Dan Hedaya’s performance as Marty the gusher is almost wrecked by too much lip curling between words, but Hedaya develops a funny presence—he’s like a primate version of Michel Piccoli—and his acting seems to get better when Marty is twitchy and writhing and only semi­conscious. As Visser, the cackling obscenity, M. Emmet Walsh is the only colorful performer. He lays on the loathsomeness, but he gives it a little twirl—a sportiness. The Coens wrote the role with him in mind (they didn’t have anything in mind when they wrote Abby and Ray), and when Walsh is onscreen in his straw cattleman’s hat and his bulging yellow suit the muggy atmosphere is like congealed sweat. Visser drives a VW bug; he is a bug, a rotting one—he draws flies. Most of what’s framed by the camera is of no interest—it’s barely animate, except for Walsh. His broad buffoonery helps to ground the picture, to keep it jaundiced and low-down. (At one point, when Abby and Ray are in bed together and Visser takes a flashbulb snap of them, the director appar­ently can’t resist having the screen turn white, as if they’d been nuked. The effect nukes the tawdry genre Coen is working in.)

Film students looking at old movies seem to find it exciting when a cheap B thriller or an exploitation picture has art qualities, and they often make draggy, empty short films that aren’t interested in anything but imitating those pictures and their “great shots.” (The student direc­tors of those shorts never know what to do with the actors—there’s nothing for them to express.) Blood Simple is that kind of student film on a larger scale. It isn’t really about anything except making a commer­cial narrative movie outside the industry. The Coens, who live in New York (Joel graduated from N.Y.U. film school), raised their million-and-a-half budget from private investors, most of them in Minneapolis, where the boys grew up. In interviews, the brothers (Joel was twenty-nine when he made the film and Ethan only twenty-six) are quick and bright; they sound as if they’d popped out of a Tom Stoppard play. But I don’t quite understand the press’s enthusiasm for these two young, well- educated Americans, the sons of college-professor parents, who want to make the most commercial kind of Hollywood movies but to do it more economically and with more freedom outside the industry. What’s the glory of making films outside the industry if they’re Hollywood films at heart, or, worse than that—Hollywood by-product? Joel and Ethan Coen may be entrepreneurial heroes, but they’re not moviemaker heroes. Blood Simple has no openness—it doesn’t breathe.
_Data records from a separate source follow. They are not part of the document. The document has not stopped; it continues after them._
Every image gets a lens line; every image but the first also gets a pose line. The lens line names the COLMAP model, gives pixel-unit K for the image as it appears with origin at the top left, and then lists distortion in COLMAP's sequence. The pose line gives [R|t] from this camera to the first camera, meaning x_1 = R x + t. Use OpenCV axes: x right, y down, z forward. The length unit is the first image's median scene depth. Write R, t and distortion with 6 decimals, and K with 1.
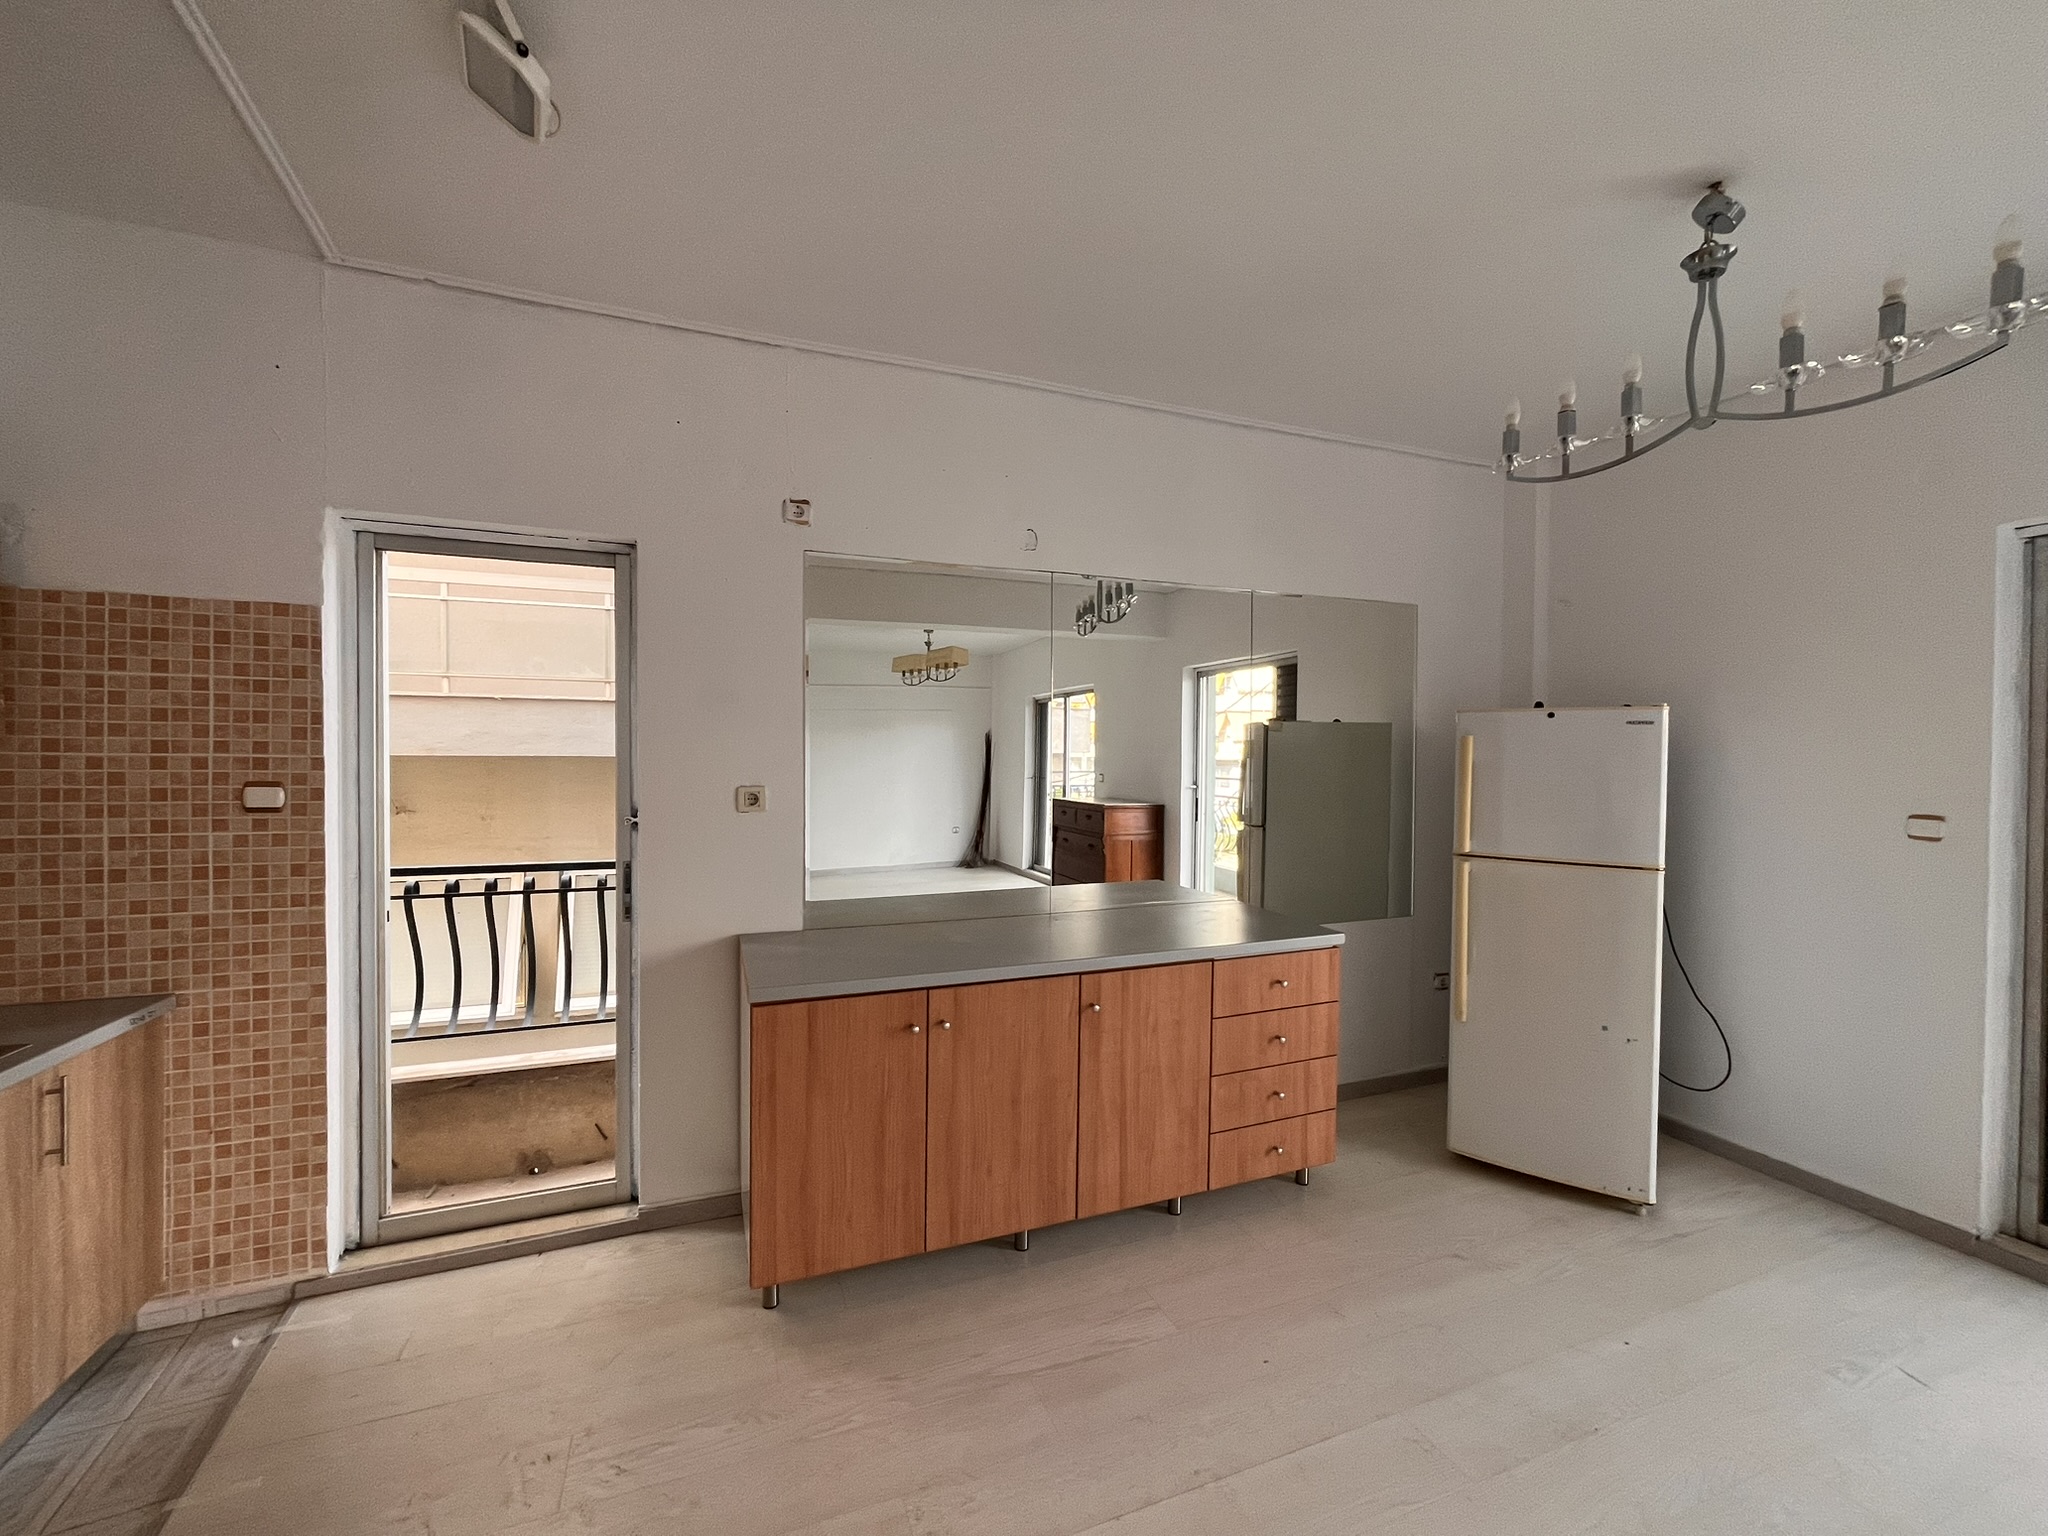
lens RADIAL K [[831.9, 0, 1017.5], [0, 831.9, 772.7], [0, 0, 1]] dist [-0.001893, -0.000324]
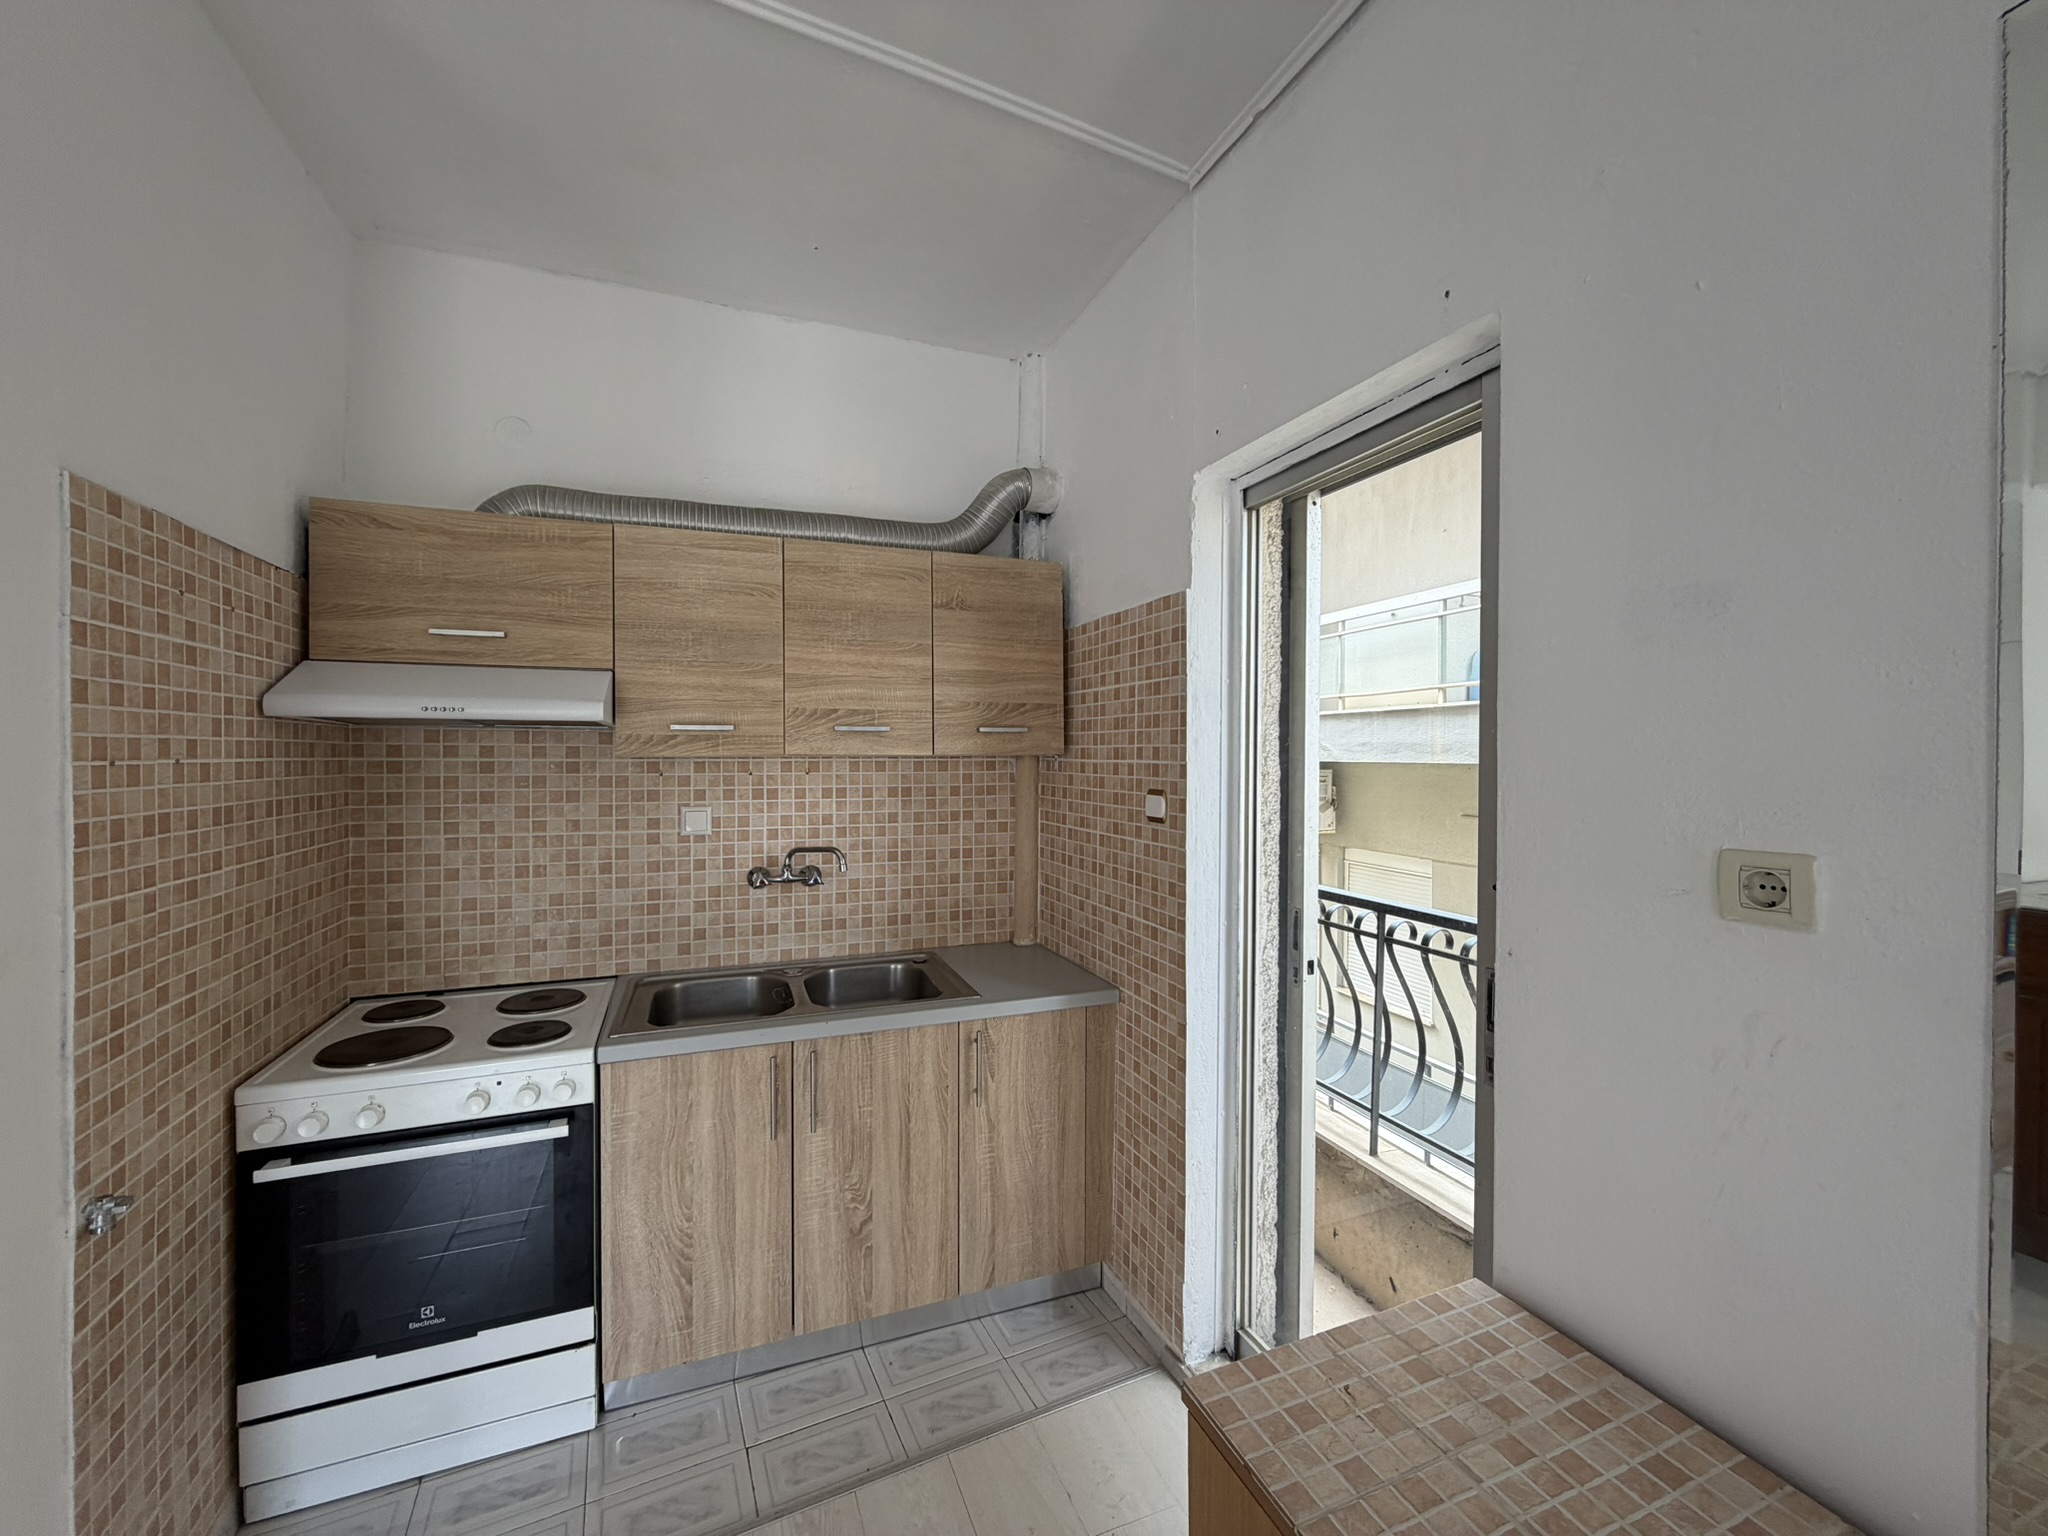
lens RADIAL K [[821.1, 0, 1020.7], [0, 821.1, 766.9], [0, 0, 1]] dist [0.003466, -0.000365]
pose [[0.003197, 0.006578, -0.999973, 0.021248], [-0.016170, 0.999848, 0.006525, -0.018798], [0.999864, 0.016149, 0.003303, 0.843644]]
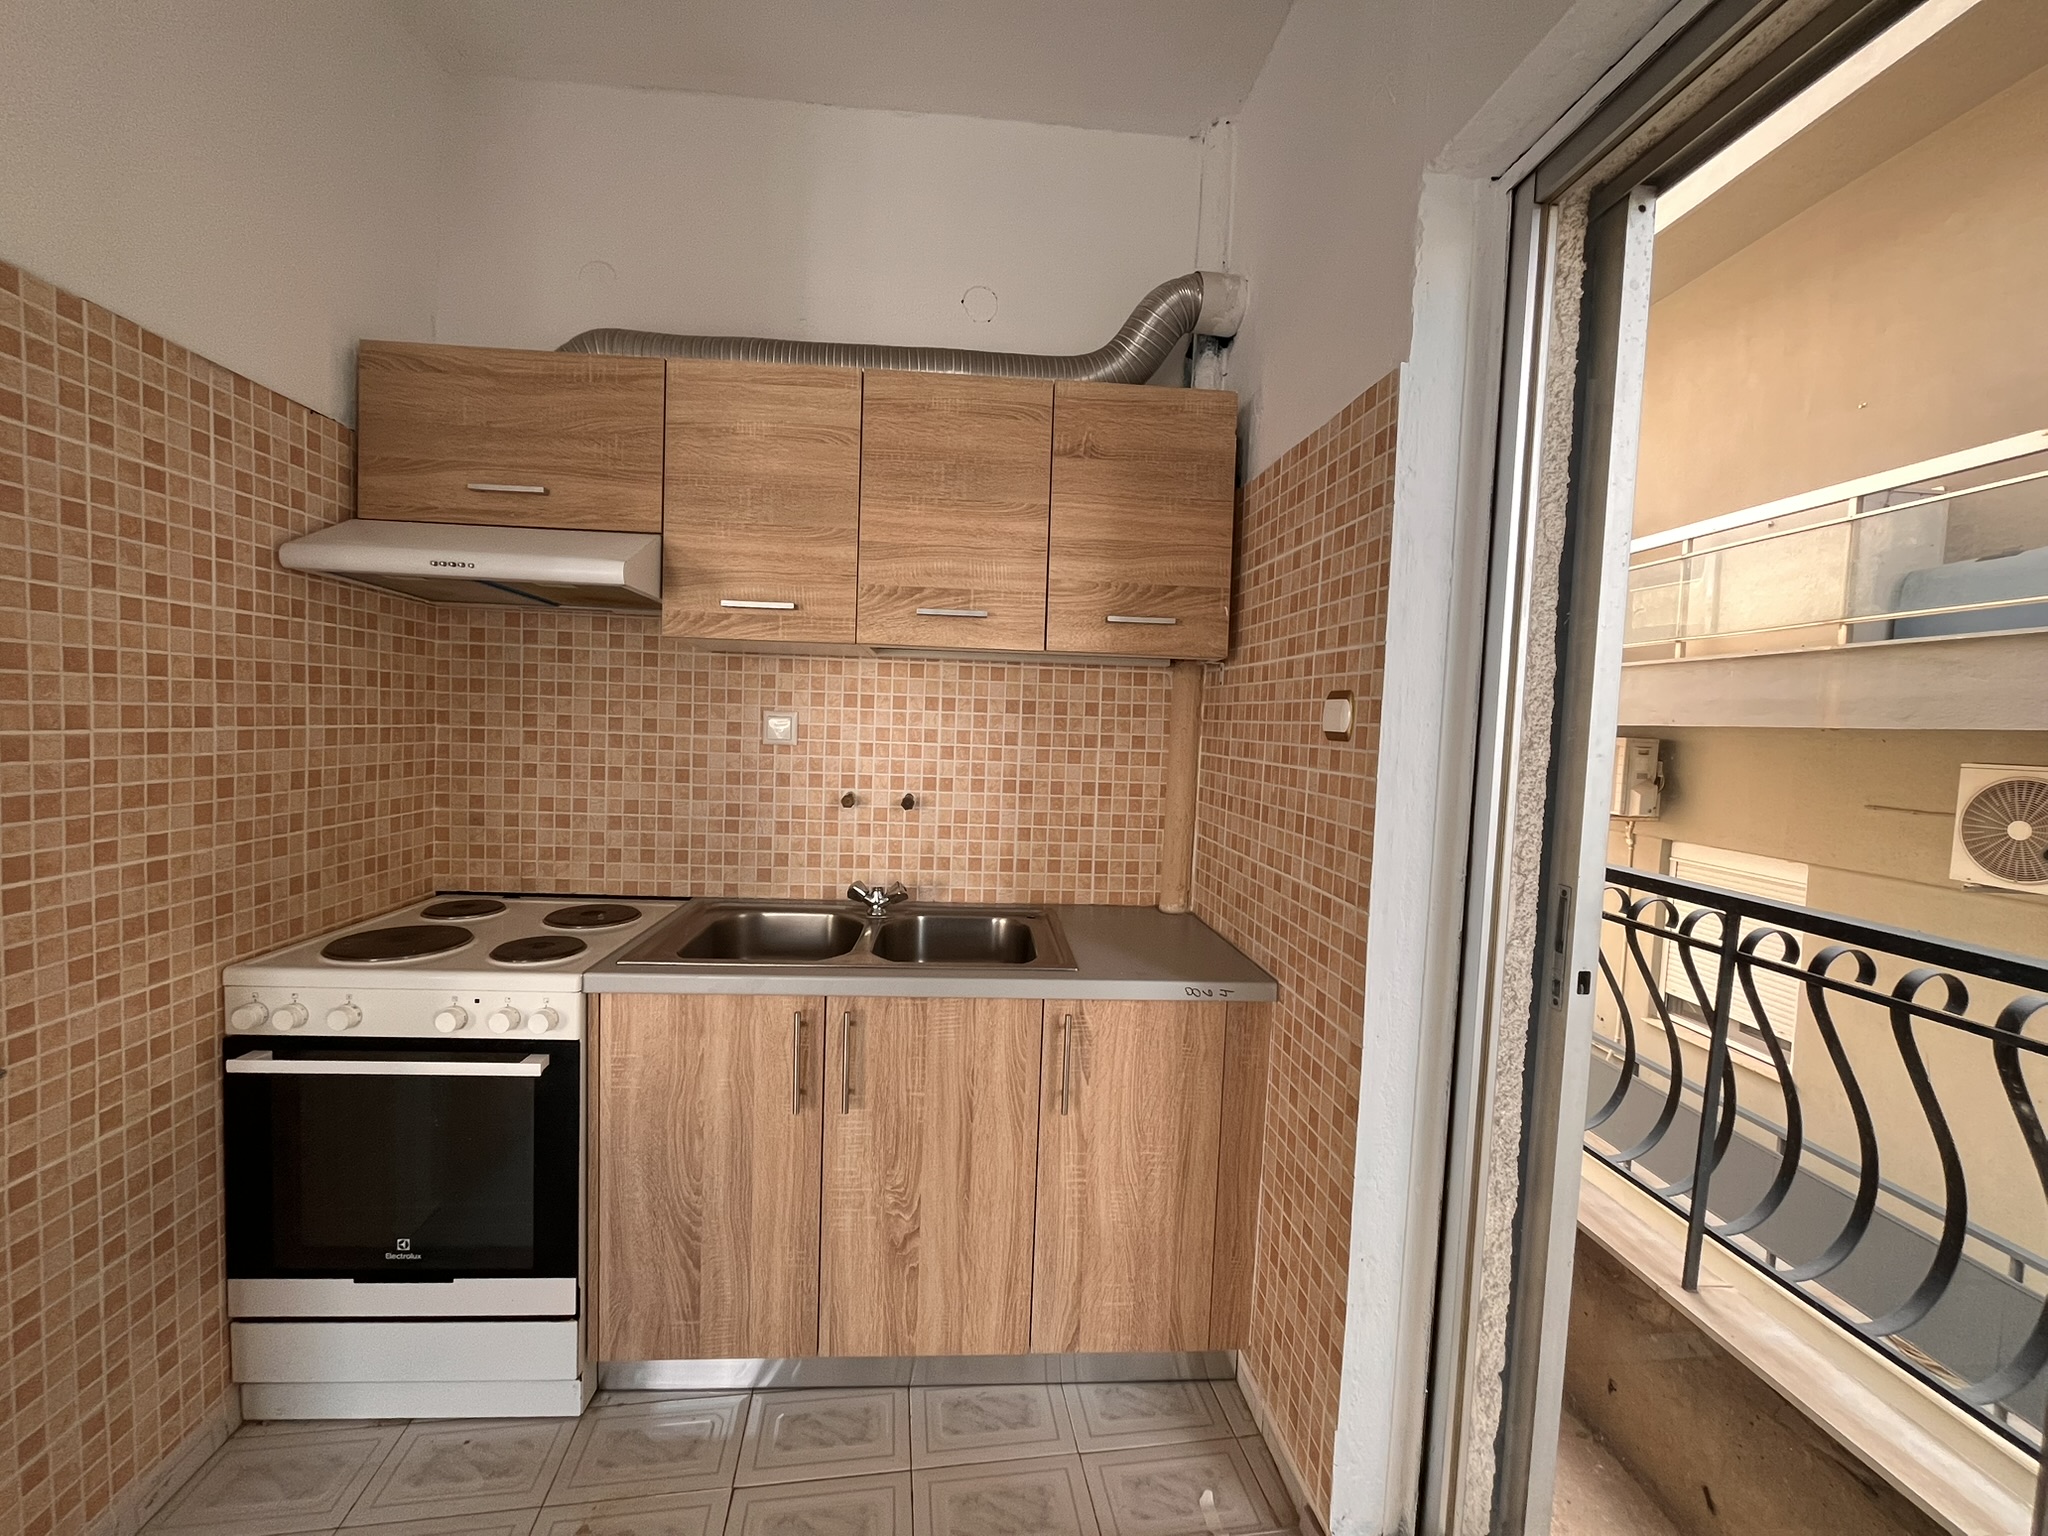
lens RADIAL K [[831.9, 0, 1020.5], [0, 831.9, 766.3], [0, 0, 1]] dist [-0.001893, -0.000324]
pose [[-0.287311, 0.034716, -0.957208, -0.241895], [-0.052368, 0.997279, 0.051888, 0.047361], [0.956405, 0.065035, -0.284711, 0.952743]]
The reviewers who hail the film as a great debut and rank the Coens with Welles, Spielberg, Hitchcock, and Sergio Leone may be transported by seeing so many tricks and flourishes from sources they’re familiar with. But the reason the camera whoop-de-do is so noticeable is that there’s nothing else going on. The movie doesn’t even seem meant to have any rhythmic flow; the Coens just want us to respond to a bunch of “touches” on routine themes. (These art touches are their jokes.) Blood Simple comes on as self-mocking, but it has no self to mock. Nobody in the moviemaking team or in the audience is committed to anything; nothing is being risked except the million and a half.